* **WHAT TO WORK ON**
Across the listing below, count every line where the string "WIDTH" appears, then give only the count.

### EXTRACTED ENTRIES

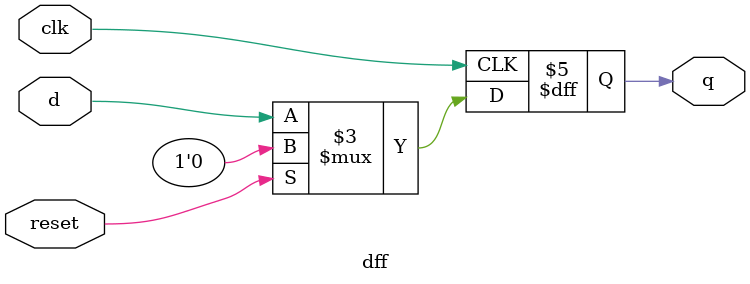
<source format=v>
`timescale 1ns / 1ps


module dff(
  input d,
  input clk,
  input reset,
  output reg q);
  always @ (posedge clk)
  if (reset)
    q<=0;
  else
    begin
      q<=d;
    end
    endmodule


</source>
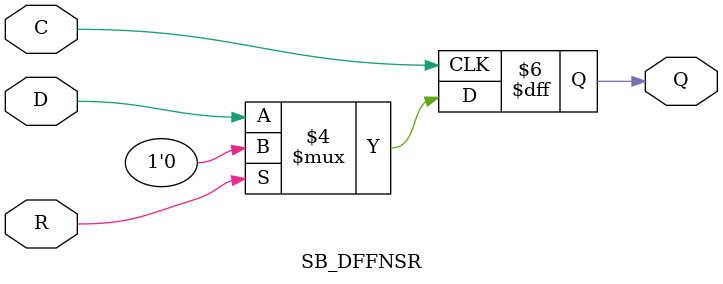
<source format=v>
module SB_DFFNSR (output Q, input C, R, D);
	reg Q = 0;
	always @(negedge C)
		if (R)
			Q <= 0;
		else
			Q <= D;
endmodule

</source>
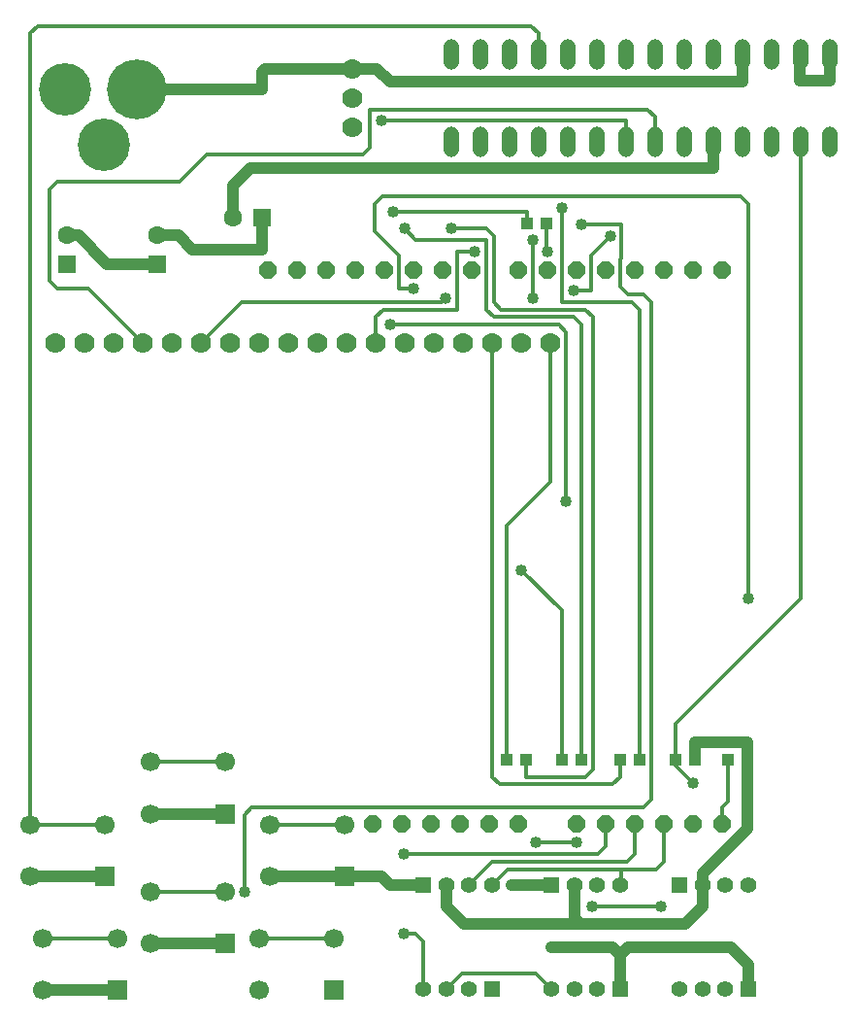
<source format=gbr>
G04 DipTrace 3.3.1.3*
G04 Top.gbr*
%MOIN*%
G04 #@! TF.FileFunction,Copper,L1,Top*
G04 #@! TF.Part,Single*
%AMOUTLINE0*
4,1,20,
-0.02608,0.026058,
-0.024514,0.034979,
-0.019993,0.042827,
-0.013059,0.048655,
-0.004551,0.05176,
0.004507,0.051768,
0.01302,0.048677,
0.019963,0.042861,
0.0245,0.035021,
0.02608,0.026102,
0.02608,-0.026058,
0.024514,-0.034979,
0.019993,-0.042827,
0.013059,-0.048655,
0.004551,-0.05176,
-0.004507,-0.051768,
-0.01302,-0.048677,
-0.019963,-0.042861,
-0.0245,-0.035021,
-0.02608,-0.026102,
-0.02608,0.026058,
0*%
%AMOUTLINE3*
4,1,8,
0.030488,-0.012629,
0.012629,-0.030488,
-0.012629,-0.030488,
-0.030488,-0.012629,
-0.030488,0.012629,
-0.012629,0.030488,
0.012629,0.030488,
0.030488,0.012629,
0.030488,-0.012629,
0*%
G04 #@! TA.AperFunction,Conductor*
%ADD13C,0.012992*%
G04 #@! TA.AperFunction,ViaPad*
%ADD14C,0.04*%
G04 #@! TA.AperFunction,Conductor*
%ADD15C,0.03937*%
G04 #@! TA.AperFunction,ComponentPad*
%ADD16R,0.055118X0.055118*%
%ADD17C,0.055118*%
%ADD18R,0.062992X0.062992*%
%ADD19C,0.062992*%
%ADD20C,0.062992*%
%ADD21R,0.043307X0.03937*%
G04 #@! TA.AperFunction,ComponentPad*
%ADD25C,0.07*%
%ADD26R,0.066929X0.066929*%
%ADD27C,0.066929*%
%ADD29C,0.205354*%
%ADD30C,0.179685*%
%ADD65OUTLINE0*%
%ADD68OUTLINE3*%
%FSLAX26Y26*%
G04*
G70*
G90*
G75*
G01*
G04 Top*
%LPD*%
X2423700Y989212D2*
D13*
X2283322D1*
X2337480Y485432D2*
X2283425Y539487D1*
X2030274D1*
X1976220Y485432D1*
X1897480D2*
Y650641D1*
X1871496Y676625D1*
X1830562D1*
Y949724D2*
X2497716D1*
X2523700Y975708D1*
Y1053700D1*
X2623700D2*
Y949723D1*
X2597716Y923739D1*
X2134999D1*
X2054960Y843700D1*
X2723700Y1053700D2*
Y923739D1*
X2697716Y897755D1*
X2578621D1*
X2187755D1*
X2133700Y843700D1*
X2573700D2*
X2578621Y848621D1*
Y897755D1*
X2476220Y768704D2*
X2713165D1*
X2388503Y2159113D2*
Y2739685D1*
X2362519Y2765669D1*
X1785259D1*
X1863700Y2890216D2*
X1813676D1*
Y3003677D1*
X1731586Y3085767D1*
Y3179881D1*
X1757570Y3205865D1*
X2987181D1*
X3013165Y3179881D1*
Y1827842D1*
X2893700Y3393700D2*
D14*
Y3301932D1*
X1578700D1*
X2573700Y485432D2*
Y602716D1*
X2599684Y628700D1*
X2777480D1*
X983700Y2973700D2*
X812130D1*
X713705Y3072125D1*
X673700D1*
X1897480Y843700D2*
X1785566D1*
X1755566Y873700D1*
X1626535D1*
X846535Y483700D2*
X590629D1*
X803700Y873700D2*
X547794D1*
X2337480Y843700D2*
X2201263D1*
X2573700Y602716D2*
X2547716Y628700D1*
X2337480D1*
X960629Y1087794D2*
X1034094D1*
X1216535D1*
X960629Y643700D2*
X1034094D1*
X1216535D1*
X1578700Y3301932D2*
X1303700D1*
X1243700Y3241932D1*
Y3133700D1*
X2777480Y628700D2*
X2953700D1*
X3013700Y568700D1*
Y485432D1*
X1626535Y873700D2*
X1444094D1*
X1370629D1*
X3193700Y3693700D2*
X3189193D1*
Y3601932D1*
X3293700D1*
Y3693700D1*
X590629Y660865D2*
D13*
X846535D1*
X2413165Y2883109D2*
X2473676D1*
Y3003554D1*
X2539271Y3069149D1*
X1626535Y1050865D2*
X1370629D1*
X1282991Y820865D2*
Y1084699D1*
X1308976Y1110684D1*
X2655790D1*
X2681775Y1136669D1*
Y2843622D1*
X2655791Y2869606D1*
X2599660D1*
X2573676Y2895590D1*
Y2988274D1*
X2578759Y2993357D1*
Y3108637D1*
X2439271D1*
X1216535Y820865D2*
X960629D1*
Y1264960D2*
X1216535D1*
X803700Y1050865D2*
X547794D1*
Y3764956D1*
X573778Y3790940D1*
X2267716D1*
X2293700Y3764956D1*
Y3693700D1*
X2373676Y3166377D2*
Y2843621D1*
X2614646D1*
X2640629Y2817638D1*
Y1273700D1*
X1833661Y3095133D2*
X1872125Y3056669D1*
X2113676D1*
Y2817638D1*
X2139661Y2791653D1*
X2414645D1*
X2440629Y2765669D1*
Y1273700D1*
X1993700Y3096157D2*
X2113676D1*
X2139661Y3070172D1*
Y2843621D1*
X2165645Y2817637D1*
X2455791D1*
X2481775Y2791653D1*
Y1240605D1*
X2455791Y1214621D1*
X2250629D1*
Y1273700D1*
X2072676Y3017180D2*
X2013676D1*
Y2817637D1*
X1760000D1*
X1734015Y2791652D1*
Y2704172D1*
X2273676Y3056669D2*
Y2857125D1*
X1973503D2*
X1959999Y2843621D1*
X1273464D1*
X1134015Y2704172D1*
X1754684Y3464956D2*
X2593700D1*
Y3393700D1*
X2693700D2*
Y3478460D1*
X2667716Y3504444D1*
X1715196D1*
Y3374412D1*
X1689212Y3348428D1*
X1153330D1*
X1060342Y3255440D1*
X641692D1*
X615708Y3229456D1*
Y2915708D1*
X641692Y2889724D1*
X748463D1*
X934015Y2704172D1*
X2323700Y3017180D2*
X2320629Y3020251D1*
Y3113700D1*
X2334015Y2704172D2*
Y2227520D1*
X2183700Y2077205D1*
Y1273700D1*
X2234015Y1924672D2*
X2373700Y1784987D1*
Y1273700D1*
X2134015Y2704172D2*
Y1214621D1*
X2159999Y1188637D1*
X2547715D1*
X2573700Y1214622D1*
Y1273700D1*
X1794172Y3152873D2*
X2253700D1*
Y3113700D1*
X1589369Y660865D2*
X1333464D1*
X2923700Y1053700D2*
Y1110685D1*
X2943700Y1130685D1*
Y1273700D1*
X2823700Y1193700D2*
X2763700Y1253700D1*
Y1273700D1*
Y1397184D1*
X3193700Y1827184D1*
Y3393700D1*
X1976220Y843700D2*
D14*
Y768704D1*
X2036220Y708704D1*
X2436220D1*
X2416220Y728704D1*
Y843700D1*
X2436220Y708704D2*
X2462720D1*
X913700Y3573700D2*
X1343700D1*
Y3633700D1*
Y3133700D2*
Y3024188D1*
X1104480D1*
X1056543Y3072125D1*
X983700D1*
X3010629Y1273700D2*
D15*
Y1333070D1*
X2830629D1*
Y1273700D1*
X2856220Y843700D2*
Y883384D1*
X3010629Y1037793D1*
Y1273700D1*
X2462720Y708704D2*
D14*
X2796220D1*
X2856220Y768704D1*
Y843700D1*
X2738208Y3598464D2*
X2993700D1*
Y3693700D1*
X1653700Y3643700D2*
X1739074D1*
X1784310Y3598464D1*
X2738208D1*
X1343700Y3633700D2*
X1353700Y3643700D1*
X1653700D1*
X2283322Y989212D3*
X2423700D3*
X1830562Y676625D3*
Y949724D3*
X2713165Y768704D3*
X2476220D3*
X1785259Y2765669D3*
X2388503Y2159113D3*
X3013165Y1827842D3*
X1863700Y2890216D3*
X1578700Y3301932D3*
X2337480Y628700D3*
X2201263Y843700D3*
X2777480Y628700D3*
X2539271Y3069149D3*
X2413165Y2883109D3*
X2439271Y3108637D3*
X1282991Y820865D3*
X2373676Y3166377D3*
X1833661Y3095133D3*
X1993700Y3096157D3*
X2072676Y3017180D3*
X1973503Y2857125D3*
X2273676D3*
Y3056669D3*
X1754684Y3464956D3*
X2323700Y3017180D3*
X2234015Y1924672D3*
X1794172Y3152873D3*
X2823700Y1193700D3*
X2462720Y708704D3*
X2738208Y3598464D3*
X1343700Y3633700D3*
D16*
X2133700Y485432D3*
D17*
X2054960D3*
X1976220D3*
X1897480D3*
D16*
Y843700D3*
D17*
X1976220D3*
X2054960D3*
X2133700D3*
D18*
X1343700Y3133700D3*
D19*
X1243700D3*
D16*
X2573700Y485432D3*
D17*
X2494960D3*
X2416220D3*
X2337480D3*
D16*
Y843700D3*
D17*
X2416220D3*
X2494960D3*
X2573700D3*
D16*
X3013700Y485432D3*
D17*
X2934960D3*
X2856220D3*
X2777480D3*
D16*
Y843700D3*
D17*
X2856220D3*
X2934960D3*
X3013700D3*
D18*
X983700Y2973700D3*
D20*
Y3072125D3*
D18*
X673700Y2973700D3*
D20*
Y3072125D3*
D21*
X2943700Y1273700D3*
X3010629D3*
X2763700D3*
X2830629D3*
X2573700D3*
X2640629D3*
X2373700D3*
X2440629D3*
X2183700D3*
X2250629D3*
X2253700Y3113700D3*
X2320629D3*
D65*
X1993700Y3393700D3*
X2093700D3*
X2193700D3*
X2293700D3*
X2393700D3*
X2493700D3*
X2593700D3*
X2693700D3*
X2793700D3*
X2893700D3*
X2993700D3*
X3093700D3*
X3193700D3*
X3293700D3*
Y3693700D3*
X3193700D3*
X3093700D3*
X2993700D3*
X2893700D3*
X2793700D3*
X2693700D3*
X2593700D3*
X2493700D3*
X2393700D3*
X2293700D3*
X2193700D3*
X2093700D3*
X1993700D3*
D68*
X2523700Y2953700D3*
X2423700Y1053700D3*
X2623700Y2953700D3*
X2723700D3*
X2823700D3*
X2923700D3*
X2423700D3*
X2323700D3*
X2223700D3*
X2063700D3*
X1963700D3*
X1863700D3*
X1763700D3*
X1663700D3*
X1563700D3*
X1463700D3*
X1363700D3*
X2523700Y1053700D3*
X2623700D3*
X2723700D3*
X2823700D3*
X2923700D3*
X2223700D3*
X2123700D3*
X2023700D3*
X1923700D3*
X1823700D3*
X1723700D3*
D25*
X634015Y2704172D3*
X734015D3*
X834015D3*
X934015D3*
X1034015D3*
X1134015D3*
X1234015D3*
X1334015D3*
X1434015D3*
X1534015D3*
X1634015D3*
X1734015D3*
X1834015D3*
X1934015D3*
X2034015D3*
X2134015D3*
X2234015D3*
X2334015D3*
X1653700Y3543700D3*
Y3443700D3*
Y3643700D3*
D26*
X803700Y873700D3*
D27*
Y1050865D3*
X547794D3*
Y873700D3*
D26*
X1626535D3*
D27*
Y1050865D3*
X1370629D3*
Y873700D3*
D26*
X1216535Y1087794D3*
D27*
Y1264960D3*
X960629D3*
Y1087794D3*
D26*
X1216535Y643700D3*
D27*
Y820865D3*
X960629D3*
Y643700D3*
D26*
X846535Y483700D3*
D27*
Y660865D3*
X590629D3*
Y483700D3*
D29*
X913700Y3573700D3*
D30*
X667637D3*
X801495Y3384724D3*
D26*
X1589369Y483700D3*
D27*
Y660865D3*
X1333464D3*
Y483700D3*
M02*

</source>
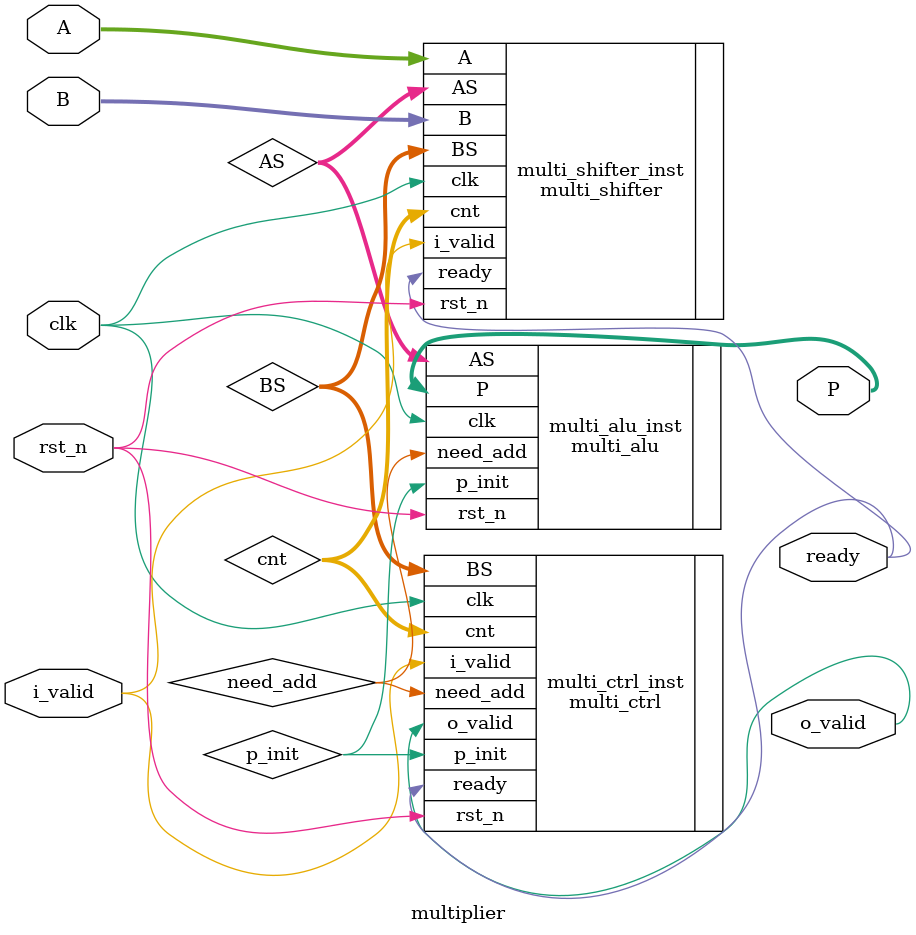
<source format=v>
module multiplier #(
    parameter WIDTH = 4
) (
    input                    clk,
    input                    rst_n,
    input      [  WIDTH-1:0] A,
    input      [  WIDTH-1:0] B,
    input                    i_valid,
    output reg               ready,
    output reg               o_valid,
    output reg [2*WIDTH-1:0] P
);
  wire [2*WIDTH-1:0] AS;
  wire [  WIDTH-1:0] BS;
  wire [  WIDTH-1:0] cnt;
  wire               need_add;
  wire               p_init;

  multi_ctrl #(
      .WIDTH(WIDTH)
  ) multi_ctrl_inst (
      .clk     (clk),
      .rst_n   (rst_n),
      .i_valid (i_valid),
      .BS      (BS),
      .cnt     (cnt),
      .ready   (ready),
      .o_valid (o_valid),
      .need_add(need_add),
      .p_init  (p_init)
  );

  multi_shifter #(
      .WIDTH(WIDTH)
  ) multi_shifter_inst (
      .clk    (clk),
      .rst_n  (rst_n),
      .i_valid(i_valid),
      .ready  (ready),
      .A      (A),
      .B      (B),
      .cnt    (cnt),
      .AS     (AS),
      .BS     (BS)
  );

  multi_alu #(
      .WIDTH(WIDTH)
  ) multi_alu_inst (
      .clk     (clk),
      .rst_n   (rst_n),
      .need_add(need_add),
      .p_init  (p_init),
      .AS      (AS),
      .P       (P)
  );


endmodule

</source>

######

* **ANSWER TO THIS PROBLEM**
10